TAI CHI is an ancient Chinese form of exercise that involves a series of movements performed in a slow, focused manner accompanied by deep breathing. Each movement flows into the next, insuring that your body is in constant motion. By focusing your internal energy, you can improve balance, concentration and flexibility. Learning Tai Chi can help reduce stress and lead to long-lasting health benefits.
MARIVIC MAURY began as a practitioner of Kung Fu, but has been a Tai Chi instructor for over a decade. She teaches the Yang style of Tai Chi, a gentle form which is well-suited for people of all physical levels, and is ideal for beginners (although those with more experience can reap benefits as well). She looks forward to helping people find a greater sense of peace and balance in their lives!

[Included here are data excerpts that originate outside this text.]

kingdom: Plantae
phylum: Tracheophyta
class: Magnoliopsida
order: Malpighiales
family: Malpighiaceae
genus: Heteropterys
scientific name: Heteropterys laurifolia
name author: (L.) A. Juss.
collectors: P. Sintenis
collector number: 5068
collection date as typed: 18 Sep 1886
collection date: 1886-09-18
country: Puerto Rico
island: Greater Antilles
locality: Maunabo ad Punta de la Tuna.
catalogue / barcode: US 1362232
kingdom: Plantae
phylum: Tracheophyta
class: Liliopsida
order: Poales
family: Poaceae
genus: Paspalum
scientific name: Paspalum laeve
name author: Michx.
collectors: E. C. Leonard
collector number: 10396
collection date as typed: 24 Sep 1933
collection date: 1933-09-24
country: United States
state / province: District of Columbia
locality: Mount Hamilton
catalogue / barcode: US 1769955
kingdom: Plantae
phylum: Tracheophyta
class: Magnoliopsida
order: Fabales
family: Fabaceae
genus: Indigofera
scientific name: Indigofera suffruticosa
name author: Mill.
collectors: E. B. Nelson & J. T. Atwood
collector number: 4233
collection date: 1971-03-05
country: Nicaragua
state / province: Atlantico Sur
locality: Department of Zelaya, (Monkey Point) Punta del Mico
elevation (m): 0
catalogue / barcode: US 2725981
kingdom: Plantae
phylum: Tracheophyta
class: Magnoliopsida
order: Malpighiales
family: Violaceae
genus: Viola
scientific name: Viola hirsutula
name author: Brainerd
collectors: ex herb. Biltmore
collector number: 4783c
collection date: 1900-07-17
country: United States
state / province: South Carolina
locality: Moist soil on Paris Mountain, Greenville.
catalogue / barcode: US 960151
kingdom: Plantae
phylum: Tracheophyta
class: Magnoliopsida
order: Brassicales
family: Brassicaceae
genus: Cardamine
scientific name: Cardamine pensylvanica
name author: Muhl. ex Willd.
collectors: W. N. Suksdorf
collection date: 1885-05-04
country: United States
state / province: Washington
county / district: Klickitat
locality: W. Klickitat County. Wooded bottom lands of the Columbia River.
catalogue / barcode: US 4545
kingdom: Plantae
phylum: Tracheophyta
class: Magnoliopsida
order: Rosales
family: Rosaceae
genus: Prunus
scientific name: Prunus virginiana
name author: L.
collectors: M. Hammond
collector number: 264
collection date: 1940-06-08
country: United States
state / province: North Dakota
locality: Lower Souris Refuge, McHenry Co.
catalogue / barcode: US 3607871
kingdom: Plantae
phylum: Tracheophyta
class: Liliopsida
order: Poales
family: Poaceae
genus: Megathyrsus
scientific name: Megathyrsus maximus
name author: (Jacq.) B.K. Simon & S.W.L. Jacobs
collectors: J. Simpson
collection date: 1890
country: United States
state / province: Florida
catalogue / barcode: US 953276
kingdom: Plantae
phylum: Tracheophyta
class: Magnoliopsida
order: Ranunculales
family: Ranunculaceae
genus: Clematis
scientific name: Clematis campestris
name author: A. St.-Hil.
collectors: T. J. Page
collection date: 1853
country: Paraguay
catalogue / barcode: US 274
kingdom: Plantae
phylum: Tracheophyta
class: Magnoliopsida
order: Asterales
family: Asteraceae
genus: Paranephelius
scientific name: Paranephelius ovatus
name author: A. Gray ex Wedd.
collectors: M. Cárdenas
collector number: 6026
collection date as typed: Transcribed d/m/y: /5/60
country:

PARENTING WITH THE BRAIN IN MIND is a course that shares the powerful tools of mindfulness, restorative discipline, and brain science with parents. The strategies contained in the course will address the need for positive, restorative discipline to be used with children throughout their early years. It will help parents to understand how their child’s brain develops, and demonstrate techniques parents can use to guide their children to greater emotional intelligence, self-control, and focus. Use of these strategies increases cooperation and positive interaction between children, and among children and adults, and are relationship-altering as children grow and learn every day.
PLAYWRITING: FUNDAMENTALS OF STORY-TELLING FOR THE STAGE will introduce students to the major components of writing for the stage, including Dramatic Action, character and play structure. Exercises designed to familiarize students with the tools available to the playwright – and to connect each student with the wellspring of his or her own creativity – will be assigned each week. Students will draft a short play under the guidance of the instructor. Readings of exercises and works-in-progress will take place in each class period. In addition to reading each other’s work, members of the class will also serve as the first test audience for their colleagues.
WILLIAM C. KOVACSIK holds an M.F.A. in Playwriting from Carnegie Mellon University. He was on the faculty at Carnegie Mellon’s world-renowned theatre conservatory from 1994-2001. Most recently, he served as chair of the Department of Dramatic Writing at New York University’s Tisch Asia graduate program in Singapore. Thirty-one of Mr. Kovacsik’s plays have been seen throughout the United States, the UK, Canada and Asia. He wrote The Masrayana, which received praise from the Chicago Sun-Times and the Chicago Tribune, and went on to win the Joseph Jefferson Citation Award for Best New Play in Chicago, 2005-2006. His play Morisot Reclining was staged by the Boulder Ensemble Theatre Company in the spring of 2009, and was nominated for a Henry Award for Best New Play by the Colorado Theatre Guild and an Ovation Award by the Denver Post. He has had plays published by Playscripts, Inc. (Scales of Justice), the Next Stage Press (Morisot Reclining), and Pint-Sized Plays (Bottle For a Special Occasion).